What is being asked: Transcribe the listing below in full, exactly, with no images.

************

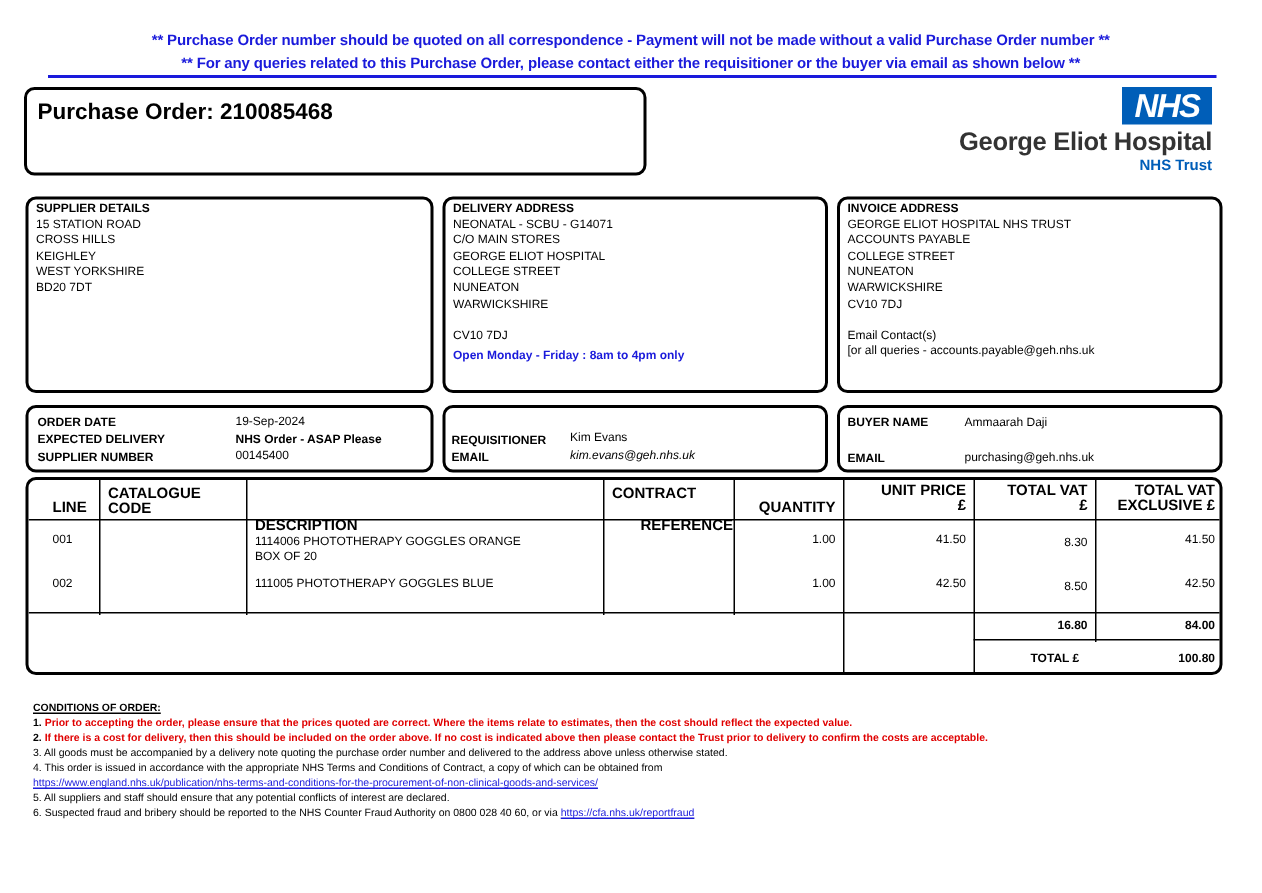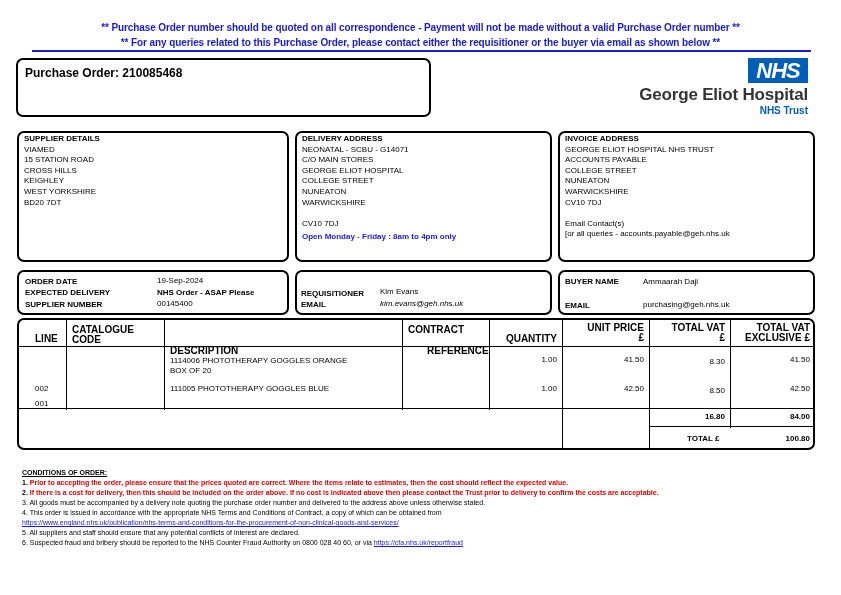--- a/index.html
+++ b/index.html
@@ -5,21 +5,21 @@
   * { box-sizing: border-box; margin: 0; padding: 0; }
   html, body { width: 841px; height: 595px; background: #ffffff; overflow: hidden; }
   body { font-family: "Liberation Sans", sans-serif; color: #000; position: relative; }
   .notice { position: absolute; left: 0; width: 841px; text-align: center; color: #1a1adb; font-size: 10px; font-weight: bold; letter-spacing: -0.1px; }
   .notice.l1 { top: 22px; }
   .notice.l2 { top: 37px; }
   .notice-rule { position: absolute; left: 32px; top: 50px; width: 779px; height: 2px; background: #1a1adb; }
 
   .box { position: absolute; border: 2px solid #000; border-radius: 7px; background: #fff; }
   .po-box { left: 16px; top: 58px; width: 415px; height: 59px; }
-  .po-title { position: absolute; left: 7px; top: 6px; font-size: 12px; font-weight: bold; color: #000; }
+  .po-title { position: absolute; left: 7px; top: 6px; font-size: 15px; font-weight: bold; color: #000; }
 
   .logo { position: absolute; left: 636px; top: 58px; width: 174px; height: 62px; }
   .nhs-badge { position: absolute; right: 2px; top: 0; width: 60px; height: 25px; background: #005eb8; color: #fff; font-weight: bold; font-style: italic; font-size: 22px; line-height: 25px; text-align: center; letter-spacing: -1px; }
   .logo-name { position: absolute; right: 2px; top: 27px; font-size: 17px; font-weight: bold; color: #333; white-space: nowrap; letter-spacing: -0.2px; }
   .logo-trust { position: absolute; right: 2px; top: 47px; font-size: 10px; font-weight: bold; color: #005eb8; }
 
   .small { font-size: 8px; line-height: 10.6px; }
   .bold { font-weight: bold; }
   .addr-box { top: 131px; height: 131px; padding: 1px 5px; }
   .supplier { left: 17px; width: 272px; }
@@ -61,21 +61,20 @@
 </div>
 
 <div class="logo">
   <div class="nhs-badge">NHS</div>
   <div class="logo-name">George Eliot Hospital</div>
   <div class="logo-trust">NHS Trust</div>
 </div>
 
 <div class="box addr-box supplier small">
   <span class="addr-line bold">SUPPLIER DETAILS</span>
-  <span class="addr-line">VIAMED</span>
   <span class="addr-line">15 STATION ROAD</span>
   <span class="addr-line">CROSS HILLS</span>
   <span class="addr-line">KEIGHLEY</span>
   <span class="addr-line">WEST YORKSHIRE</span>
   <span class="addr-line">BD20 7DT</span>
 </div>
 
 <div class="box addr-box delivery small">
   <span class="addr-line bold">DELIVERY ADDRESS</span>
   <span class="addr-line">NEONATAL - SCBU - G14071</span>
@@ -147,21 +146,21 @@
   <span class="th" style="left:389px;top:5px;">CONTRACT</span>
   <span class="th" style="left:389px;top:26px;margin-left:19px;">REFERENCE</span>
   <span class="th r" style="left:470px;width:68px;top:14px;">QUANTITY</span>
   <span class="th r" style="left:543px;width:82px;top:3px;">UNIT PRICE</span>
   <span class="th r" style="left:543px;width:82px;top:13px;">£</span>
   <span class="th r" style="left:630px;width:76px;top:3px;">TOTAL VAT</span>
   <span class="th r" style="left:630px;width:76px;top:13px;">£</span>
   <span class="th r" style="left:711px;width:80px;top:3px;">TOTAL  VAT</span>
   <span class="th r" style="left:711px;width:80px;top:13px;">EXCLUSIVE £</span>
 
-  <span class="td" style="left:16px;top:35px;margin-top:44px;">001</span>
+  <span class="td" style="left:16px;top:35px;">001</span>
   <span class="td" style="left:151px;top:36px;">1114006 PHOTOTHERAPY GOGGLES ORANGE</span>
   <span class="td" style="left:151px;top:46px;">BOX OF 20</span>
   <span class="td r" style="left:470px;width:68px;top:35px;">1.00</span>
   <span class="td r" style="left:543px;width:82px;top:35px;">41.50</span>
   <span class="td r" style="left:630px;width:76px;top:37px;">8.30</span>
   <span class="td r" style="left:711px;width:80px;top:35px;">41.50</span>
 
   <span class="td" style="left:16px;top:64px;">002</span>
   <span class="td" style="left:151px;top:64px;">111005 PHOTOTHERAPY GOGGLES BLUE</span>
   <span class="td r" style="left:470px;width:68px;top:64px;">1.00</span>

************

Result:
--- a/index.html
+++ b/index.html
@@ -5,21 +5,21 @@
   * { box-sizing: border-box; margin: 0; padding: 0; }
   html, body { width: 841px; height: 595px; background: #ffffff; overflow: hidden; }
   body { font-family: "Liberation Sans", sans-serif; color: #000; position: relative; }
   .notice { position: absolute; left: 0; width: 841px; text-align: center; color: #1a1adb; font-size: 10px; font-weight: bold; letter-spacing: -0.1px; }
   .notice.l1 { top: 22px; }
   .notice.l2 { top: 37px; }
   .notice-rule { position: absolute; left: 32px; top: 50px; width: 779px; height: 2px; background: #1a1adb; }
 
   .box { position: absolute; border: 2px solid #000; border-radius: 7px; background: #fff; }
   .po-box { left: 16px; top: 58px; width: 415px; height: 59px; }
-  .po-title { position: absolute; left: 7px; top: 6px; font-size: 12px; font-weight: bold; color: #000; }
+  .po-title { position: absolute; left: 7px; top: 6px; font-size: 15px; font-weight: bold; color: #000; }
 
   .logo { position: absolute; left: 636px; top: 58px; width: 174px; height: 62px; }
   .nhs-badge { position: absolute; right: 2px; top: 0; width: 60px; height: 25px; background: #005eb8; color: #fff; font-weight: bold; font-style: italic; font-size: 22px; line-height: 25px; text-align: center; letter-spacing: -1px; }
   .logo-name { position: absolute; right: 2px; top: 27px; font-size: 17px; font-weight: bold; color: #333; white-space: nowrap; letter-spacing: -0.2px; }
   .logo-trust { position: absolute; right: 2px; top: 47px; font-size: 10px; font-weight: bold; color: #005eb8; }
 
   .small { font-size: 8px; line-height: 10.6px; }
   .bold { font-weight: bold; }
   .addr-box { top: 131px; height: 131px; padding: 1px 5px; }
   .supplier { left: 17px; width: 272px; }
@@ -61,21 +61,20 @@
 </div>
 
 <div class="logo">
   <div class="nhs-badge">NHS</div>
   <div class="logo-name">George Eliot Hospital</div>
   <div class="logo-trust">NHS Trust</div>
 </div>
 
 <div class="box addr-box supplier small">
   <span class="addr-line bold">SUPPLIER DETAILS</span>
-  <span class="addr-line">VIAMED</span>
   <span class="addr-line">15 STATION ROAD</span>
   <span class="addr-line">CROSS HILLS</span>
   <span class="addr-line">KEIGHLEY</span>
   <span class="addr-line">WEST YORKSHIRE</span>
   <span class="addr-line">BD20 7DT</span>
 </div>
 
 <div class="box addr-box delivery small">
   <span class="addr-line bold">DELIVERY ADDRESS</span>
   <span class="addr-line">NEONATAL - SCBU - G14071</span>
@@ -147,21 +146,21 @@
   <span class="th" style="left:389px;top:5px;">CONTRACT</span>
   <span class="th" style="left:389px;top:26px;margin-left:19px;">REFERENCE</span>
   <span class="th r" style="left:470px;width:68px;top:14px;">QUANTITY</span>
   <span class="th r" style="left:543px;width:82px;top:3px;">UNIT PRICE</span>
   <span class="th r" style="left:543px;width:82px;top:13px;">£</span>
   <span class="th r" style="left:630px;width:76px;top:3px;">TOTAL VAT</span>
   <span class="th r" style="left:630px;width:76px;top:13px;">£</span>
   <span class="th r" style="left:711px;width:80px;top:3px;">TOTAL  VAT</span>
   <span class="th r" style="left:711px;width:80px;top:13px;">EXCLUSIVE £</span>
 
-  <span class="td" style="left:16px;top:35px;margin-top:44px;">001</span>
+  <span class="td" style="left:16px;top:35px;">001</span>
   <span class="td" style="left:151px;top:36px;">1114006 PHOTOTHERAPY GOGGLES ORANGE</span>
   <span class="td" style="left:151px;top:46px;">BOX OF 20</span>
   <span class="td r" style="left:470px;width:68px;top:35px;">1.00</span>
   <span class="td r" style="left:543px;width:82px;top:35px;">41.50</span>
   <span class="td r" style="left:630px;width:76px;top:37px;">8.30</span>
   <span class="td r" style="left:711px;width:80px;top:35px;">41.50</span>
 
   <span class="td" style="left:16px;top:64px;">002</span>
   <span class="td" style="left:151px;top:64px;">111005 PHOTOTHERAPY GOGGLES BLUE</span>
   <span class="td r" style="left:470px;width:68px;top:64px;">1.00</span>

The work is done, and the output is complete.